Take, for example, his work with Jamie McKelvie on “The Wicked + The Divine.” McKelvie’s pop art style lends itself well to realistic sculpted coloring techniques, which Wilson primarily uses. Beyond that, he introduces some of his signature otherworldly bright neon colorscapes when appropriate. Now contrast that with his work with Chris Samnee on “Captain America.” Samnee’s style is much flatter and more angular than McKelvie’s, more concerned with stylization and design than with realism. As a result, Wilson gives his work a flat-ish treatment: textures and subtle gradients layer in under the flats, with the occasional extra touch like a blended pink sitting above Cap’s cheek. This combination of techniques allows a degree of realism when Cap is riding around the countryside, but also allows the stylized action scenes to go into more abstract territory. All the while, his work showcases the singularity of Samnee’s style.

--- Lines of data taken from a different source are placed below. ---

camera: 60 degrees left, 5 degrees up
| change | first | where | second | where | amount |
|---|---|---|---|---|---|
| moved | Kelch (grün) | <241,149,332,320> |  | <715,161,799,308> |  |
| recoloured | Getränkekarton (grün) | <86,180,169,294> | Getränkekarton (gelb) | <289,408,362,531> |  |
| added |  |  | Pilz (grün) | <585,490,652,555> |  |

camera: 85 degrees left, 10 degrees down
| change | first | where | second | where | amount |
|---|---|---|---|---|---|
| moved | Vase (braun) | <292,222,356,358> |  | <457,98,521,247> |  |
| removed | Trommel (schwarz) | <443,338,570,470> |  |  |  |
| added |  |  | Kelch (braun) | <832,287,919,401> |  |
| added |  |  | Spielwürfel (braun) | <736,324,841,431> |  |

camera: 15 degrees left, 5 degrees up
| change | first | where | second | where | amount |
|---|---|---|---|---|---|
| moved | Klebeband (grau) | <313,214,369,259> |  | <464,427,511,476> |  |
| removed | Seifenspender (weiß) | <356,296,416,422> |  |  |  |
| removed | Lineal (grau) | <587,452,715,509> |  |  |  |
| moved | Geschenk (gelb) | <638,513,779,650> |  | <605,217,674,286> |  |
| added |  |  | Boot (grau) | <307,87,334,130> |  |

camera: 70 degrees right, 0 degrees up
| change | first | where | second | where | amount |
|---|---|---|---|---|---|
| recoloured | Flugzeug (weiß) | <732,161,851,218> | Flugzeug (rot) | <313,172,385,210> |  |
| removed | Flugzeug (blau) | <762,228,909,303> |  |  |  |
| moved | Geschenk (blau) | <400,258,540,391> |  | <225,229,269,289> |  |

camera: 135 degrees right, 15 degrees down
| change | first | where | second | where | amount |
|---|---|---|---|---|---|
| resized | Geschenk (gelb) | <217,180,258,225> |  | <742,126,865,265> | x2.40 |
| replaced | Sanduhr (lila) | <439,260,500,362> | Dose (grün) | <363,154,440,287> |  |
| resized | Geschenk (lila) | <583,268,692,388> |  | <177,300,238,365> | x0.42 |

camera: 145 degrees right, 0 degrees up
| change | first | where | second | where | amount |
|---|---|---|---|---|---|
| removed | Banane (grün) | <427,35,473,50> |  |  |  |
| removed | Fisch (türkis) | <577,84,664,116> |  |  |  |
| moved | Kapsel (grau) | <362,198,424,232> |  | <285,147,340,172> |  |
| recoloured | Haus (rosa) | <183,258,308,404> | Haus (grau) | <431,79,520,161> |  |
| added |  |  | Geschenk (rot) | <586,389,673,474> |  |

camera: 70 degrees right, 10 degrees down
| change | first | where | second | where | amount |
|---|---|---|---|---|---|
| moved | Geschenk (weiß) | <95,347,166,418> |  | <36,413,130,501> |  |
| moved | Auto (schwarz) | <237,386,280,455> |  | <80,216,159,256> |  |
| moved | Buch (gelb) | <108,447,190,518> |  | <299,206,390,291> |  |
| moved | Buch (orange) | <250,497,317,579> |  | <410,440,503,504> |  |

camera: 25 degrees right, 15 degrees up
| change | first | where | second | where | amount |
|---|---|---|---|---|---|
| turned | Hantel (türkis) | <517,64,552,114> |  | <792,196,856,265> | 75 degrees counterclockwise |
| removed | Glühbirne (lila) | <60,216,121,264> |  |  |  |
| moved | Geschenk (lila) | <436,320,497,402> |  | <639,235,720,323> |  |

These principles follow him in his work on every book, from “Paper Girls” and “Black Cloud” to “Runaways” and “The Mighty Thor.” Each of his collaborators brings out something new in his work, just as he’s always able to bring out new things in their work. Wilson is the perfect example of how collaborative comics can be, how important colorists are, and how diverse comics can look. – Nick Palmieri
Brian: It’s funny that we named this the Dave Stewart award a few years ago, due to his dominance in this category early on (as well as, you know, the fact that he is the best), and yet since we’ve done that, only four colorists in three years have made our list. Now, this is not a knock of any of their work, but it is interesting how there appears to be a consensus among our staff (and, perhaps, comics in general) that there’s an upper echelon in coloring, and Stewart and these three are it.
Matt: Our staff literally took all the same people from the last year and reshuffled them around. The work all three of them put out is consistent, often exciting, clever, and grounded in the story. And all three of the do a lot of work. They’re great, make no mistake, but I think we may need to open this category up for more entries.